For Immediate Release: October 7, 2016
For More Information: (585) 286-3322
NEW YORK STATE SUPREME COURT DENIES RECOUNT: Vazquez loses primary by three votes as 24 ballots remain inconclusive

(Rochester, NY) – Peter Vazquez (R) lost his challenge today to force a recount in the 138th New York State Assembly District’s Republican Primary. Vazquez had requested a temporary restraining order to stop the certification of the Primary and to call for a full hand recount and visual inspection of all ballots cast in the September 13th Primary. The Monroe County Board of Elections petitioned the court to dismiss the lawsuit, which was granted in New York State Supreme Court this afternoon.

Although the margin of victory in this race was just three votes, the Board of Elections argued that Vazquez did not show sufficient cause to challenge the total. The official vote count showed 24 votes tallied as either void, blank, or “scattered,” and the Vazquez legal team maintained that those votes could have been the difference between winning and losing. If a voter shows intent on their ballot but the ballot scanner cannot read and process the vote, then a visual hand count would be necessary and appropriate.

Vazquez stated, “why the Board of Elections would not voluntarily submit to a recount in a race this close is beyond me. Obviously New York State Election Law has not caught up to the new voting machine technology. However, I am proud of our team’s effort and commitment to our ‘People First’ approach. We called for a recount to ensure that voters remain confident that their votes matter and that the system is transparent and trustworthy. I would like to thank all of the good people in the 138th who have supported this campaign in any way. You are truly appreciated.”

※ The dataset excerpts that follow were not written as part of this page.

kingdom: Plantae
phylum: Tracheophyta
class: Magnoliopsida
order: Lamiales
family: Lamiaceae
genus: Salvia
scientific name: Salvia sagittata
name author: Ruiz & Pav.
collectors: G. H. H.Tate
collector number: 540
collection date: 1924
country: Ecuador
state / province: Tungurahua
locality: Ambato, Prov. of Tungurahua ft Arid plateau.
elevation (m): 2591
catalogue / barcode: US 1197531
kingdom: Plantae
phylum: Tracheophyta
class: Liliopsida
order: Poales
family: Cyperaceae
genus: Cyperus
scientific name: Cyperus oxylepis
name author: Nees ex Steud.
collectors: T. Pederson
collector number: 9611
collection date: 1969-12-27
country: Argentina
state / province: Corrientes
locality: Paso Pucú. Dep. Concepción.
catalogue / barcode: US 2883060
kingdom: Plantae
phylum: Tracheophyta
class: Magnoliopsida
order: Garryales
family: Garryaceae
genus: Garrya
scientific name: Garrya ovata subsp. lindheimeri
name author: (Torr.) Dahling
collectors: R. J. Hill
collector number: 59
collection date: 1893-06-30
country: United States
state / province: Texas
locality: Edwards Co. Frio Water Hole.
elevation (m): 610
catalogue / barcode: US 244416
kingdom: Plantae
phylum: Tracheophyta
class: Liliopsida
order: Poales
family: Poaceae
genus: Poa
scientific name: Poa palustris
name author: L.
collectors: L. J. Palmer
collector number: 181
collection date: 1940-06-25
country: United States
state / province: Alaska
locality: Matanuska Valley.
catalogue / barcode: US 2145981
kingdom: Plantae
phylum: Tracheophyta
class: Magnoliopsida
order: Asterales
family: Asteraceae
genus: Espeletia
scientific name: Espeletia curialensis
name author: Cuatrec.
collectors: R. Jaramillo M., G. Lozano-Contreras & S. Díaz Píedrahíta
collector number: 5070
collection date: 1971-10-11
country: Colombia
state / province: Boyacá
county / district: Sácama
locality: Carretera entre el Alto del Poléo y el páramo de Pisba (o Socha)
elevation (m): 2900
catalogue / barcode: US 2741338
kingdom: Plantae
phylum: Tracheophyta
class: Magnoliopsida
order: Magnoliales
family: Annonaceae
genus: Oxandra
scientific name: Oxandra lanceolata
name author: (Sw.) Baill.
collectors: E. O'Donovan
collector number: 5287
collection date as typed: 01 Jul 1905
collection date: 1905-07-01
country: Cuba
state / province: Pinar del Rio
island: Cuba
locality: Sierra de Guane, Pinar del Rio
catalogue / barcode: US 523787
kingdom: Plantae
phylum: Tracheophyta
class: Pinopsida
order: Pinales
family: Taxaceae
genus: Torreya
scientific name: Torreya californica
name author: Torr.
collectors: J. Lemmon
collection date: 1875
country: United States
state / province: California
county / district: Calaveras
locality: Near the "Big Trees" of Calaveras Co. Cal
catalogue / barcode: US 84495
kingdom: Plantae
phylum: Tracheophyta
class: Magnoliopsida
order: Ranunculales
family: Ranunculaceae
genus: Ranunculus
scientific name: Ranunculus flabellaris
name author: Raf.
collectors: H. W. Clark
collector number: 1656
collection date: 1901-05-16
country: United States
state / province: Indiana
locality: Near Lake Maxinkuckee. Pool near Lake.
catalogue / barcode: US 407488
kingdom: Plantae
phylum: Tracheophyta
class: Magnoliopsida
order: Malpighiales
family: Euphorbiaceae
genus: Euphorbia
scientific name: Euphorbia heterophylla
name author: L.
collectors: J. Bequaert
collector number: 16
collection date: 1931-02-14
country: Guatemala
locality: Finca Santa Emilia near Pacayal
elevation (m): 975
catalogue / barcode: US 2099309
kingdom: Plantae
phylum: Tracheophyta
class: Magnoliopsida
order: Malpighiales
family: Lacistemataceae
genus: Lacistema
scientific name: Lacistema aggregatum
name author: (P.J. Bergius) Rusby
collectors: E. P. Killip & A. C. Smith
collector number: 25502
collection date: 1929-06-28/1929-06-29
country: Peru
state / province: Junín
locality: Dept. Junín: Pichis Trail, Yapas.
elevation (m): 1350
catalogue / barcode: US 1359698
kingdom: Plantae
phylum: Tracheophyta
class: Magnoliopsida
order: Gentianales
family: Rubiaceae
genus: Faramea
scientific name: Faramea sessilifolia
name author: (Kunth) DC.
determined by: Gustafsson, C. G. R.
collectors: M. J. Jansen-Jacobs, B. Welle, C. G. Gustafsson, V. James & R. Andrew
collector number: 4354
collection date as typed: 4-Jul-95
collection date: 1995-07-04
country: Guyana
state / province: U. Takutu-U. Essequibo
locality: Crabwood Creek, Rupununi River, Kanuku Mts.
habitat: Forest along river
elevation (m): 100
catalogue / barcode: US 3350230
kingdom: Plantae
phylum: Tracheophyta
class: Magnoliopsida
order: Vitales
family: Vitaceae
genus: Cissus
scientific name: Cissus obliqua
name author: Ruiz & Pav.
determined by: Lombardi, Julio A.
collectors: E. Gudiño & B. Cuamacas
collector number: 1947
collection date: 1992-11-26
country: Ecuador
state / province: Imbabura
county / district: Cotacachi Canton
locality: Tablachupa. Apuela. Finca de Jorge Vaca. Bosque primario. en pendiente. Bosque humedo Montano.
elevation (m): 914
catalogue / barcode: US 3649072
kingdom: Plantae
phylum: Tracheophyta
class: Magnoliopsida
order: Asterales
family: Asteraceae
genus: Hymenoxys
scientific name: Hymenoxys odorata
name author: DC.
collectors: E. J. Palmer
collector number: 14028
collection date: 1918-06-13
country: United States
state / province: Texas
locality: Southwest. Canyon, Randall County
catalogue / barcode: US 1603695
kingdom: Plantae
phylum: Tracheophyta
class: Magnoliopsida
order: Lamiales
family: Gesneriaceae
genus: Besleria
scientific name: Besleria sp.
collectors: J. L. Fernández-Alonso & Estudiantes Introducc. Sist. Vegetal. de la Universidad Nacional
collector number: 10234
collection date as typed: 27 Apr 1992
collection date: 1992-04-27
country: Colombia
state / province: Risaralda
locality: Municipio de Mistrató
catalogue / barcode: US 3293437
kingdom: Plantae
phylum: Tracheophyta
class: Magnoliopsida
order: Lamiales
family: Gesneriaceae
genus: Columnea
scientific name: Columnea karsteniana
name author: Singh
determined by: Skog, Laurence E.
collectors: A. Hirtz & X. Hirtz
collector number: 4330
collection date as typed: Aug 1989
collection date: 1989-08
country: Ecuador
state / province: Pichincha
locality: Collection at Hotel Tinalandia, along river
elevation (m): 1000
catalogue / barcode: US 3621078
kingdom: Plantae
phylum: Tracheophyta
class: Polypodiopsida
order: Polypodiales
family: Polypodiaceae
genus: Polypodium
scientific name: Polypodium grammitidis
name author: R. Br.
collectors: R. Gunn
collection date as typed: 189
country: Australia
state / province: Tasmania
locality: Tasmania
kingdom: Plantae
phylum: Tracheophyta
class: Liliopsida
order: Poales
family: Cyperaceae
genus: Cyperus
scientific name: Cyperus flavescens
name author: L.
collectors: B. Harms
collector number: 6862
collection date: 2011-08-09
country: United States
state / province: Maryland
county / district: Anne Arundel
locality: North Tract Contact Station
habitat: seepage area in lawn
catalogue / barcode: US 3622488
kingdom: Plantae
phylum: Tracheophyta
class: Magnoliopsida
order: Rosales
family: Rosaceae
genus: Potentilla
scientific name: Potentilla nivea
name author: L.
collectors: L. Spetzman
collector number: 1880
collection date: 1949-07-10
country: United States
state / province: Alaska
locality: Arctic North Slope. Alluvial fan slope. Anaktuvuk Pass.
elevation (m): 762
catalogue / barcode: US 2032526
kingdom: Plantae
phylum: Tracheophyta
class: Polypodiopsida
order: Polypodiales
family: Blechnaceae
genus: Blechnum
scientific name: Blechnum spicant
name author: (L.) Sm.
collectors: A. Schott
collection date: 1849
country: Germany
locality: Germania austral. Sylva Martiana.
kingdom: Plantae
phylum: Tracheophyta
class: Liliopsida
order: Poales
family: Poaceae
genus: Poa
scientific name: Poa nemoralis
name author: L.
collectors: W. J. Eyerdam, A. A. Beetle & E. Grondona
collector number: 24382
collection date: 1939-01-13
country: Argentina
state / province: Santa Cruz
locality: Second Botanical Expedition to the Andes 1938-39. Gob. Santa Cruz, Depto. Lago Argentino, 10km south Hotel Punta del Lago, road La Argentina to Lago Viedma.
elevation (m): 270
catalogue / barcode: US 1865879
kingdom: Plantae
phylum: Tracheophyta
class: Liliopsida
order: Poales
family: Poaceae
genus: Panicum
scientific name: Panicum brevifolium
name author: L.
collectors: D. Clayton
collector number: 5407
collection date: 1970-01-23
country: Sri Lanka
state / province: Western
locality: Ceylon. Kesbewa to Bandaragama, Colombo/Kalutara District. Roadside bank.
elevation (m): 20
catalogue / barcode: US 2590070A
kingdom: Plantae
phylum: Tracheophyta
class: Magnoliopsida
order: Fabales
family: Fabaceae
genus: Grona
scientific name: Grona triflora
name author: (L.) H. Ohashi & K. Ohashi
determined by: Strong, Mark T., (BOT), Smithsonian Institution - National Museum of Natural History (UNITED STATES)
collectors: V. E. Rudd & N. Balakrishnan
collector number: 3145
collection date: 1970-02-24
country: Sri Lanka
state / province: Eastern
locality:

When the polls closed on September 13th, Vazquez held a slim six vote lead in the Primary over Bob Zinck, the Republican Party’s endorsed candidate. The next day, the Board of Elections reported that 14 absentee ballots had yet to be counted. However, one day later that number increased to 22; no reason was given for the apparent increase in ballots. Given this discrepancy, the slim margin of defeat, and the fact that a key employee at the Board of Elections concurrently serves as Zinck’s campaign manager, Vazquez decided to challenge the total vote count. Upon further review, the 24 inconclusive ballots provided a fourth reason to call for recount. Unfortunately, the Board of Elections and the New York State Supreme Court did not agree.